Jim_Miller@suite.com wrote:
Seems simple enough. The major sticking point (to me) is the remailer's "used stamp" archive. This could grow to be very large. Something needs to be done to keep the archive from getting too large.
One idea is to have the remailer periodically change the key it uses to sign stamps. Changing the "stamp validation key" effectively invalidates all unused stamps signed by that key. If you haven't used the stamp by that time, you're out of luck. The remailer can purge its "used stamp" archive whenever it changes its "stamp validation key".
Of course, invalidating peoples' unused stamps out from under them is not a nice thing for a remailer to do. The remailer could provide a mechanism whereby people could get new stamps from old, unused stamps. To make this work, the remailer would have to retain the previous "used stamp" archive for a while to give people a chance to get new stamps.

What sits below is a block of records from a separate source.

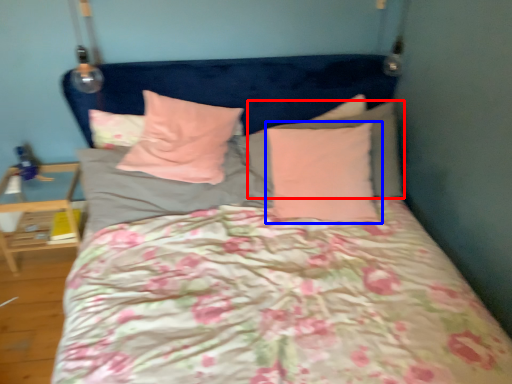
Question: Among these objects, which one is farthest to the camera, pillow (highlighted by a red box) or pillow (highlighted by a blue box)?

Choices:
 (A) pillow
 (B) pillow

Answer: (A)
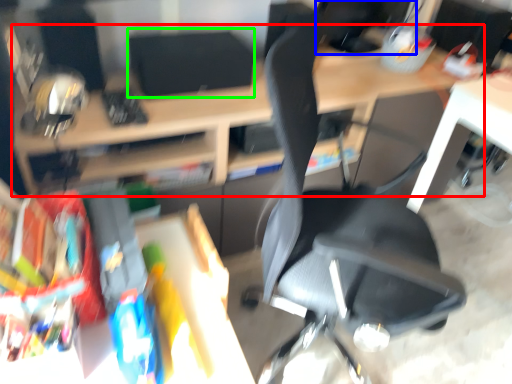
Question: Which object is the farthest from desk (highlighted by a red box)? Choose among these: computer monitor (highlighted by a blue box) or computer monitor (highlighted by a green box).

Choices:
 (A) computer monitor
 (B) computer monitor

Answer: (A)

However, there still needs to be a limit on how long the remailer retains the "used stamp" archives for old validation keys. If you wait too long, you would lose any chance to get new stamps from old.
Comments welcome.
How about this: Issue numbered stamps sequentially. Encrypt them and add a cryptographic checksum to each stamp. You then create a database such that one bit of data corresponds to one stamp. With a mere 64K database, you could issue and keep track of 524288 postage stamps. That ought to last you a few years. (At 100 letters a day, it would last over 14 years. Most cypherpunk remailers get considerably less than 100 emails a day.)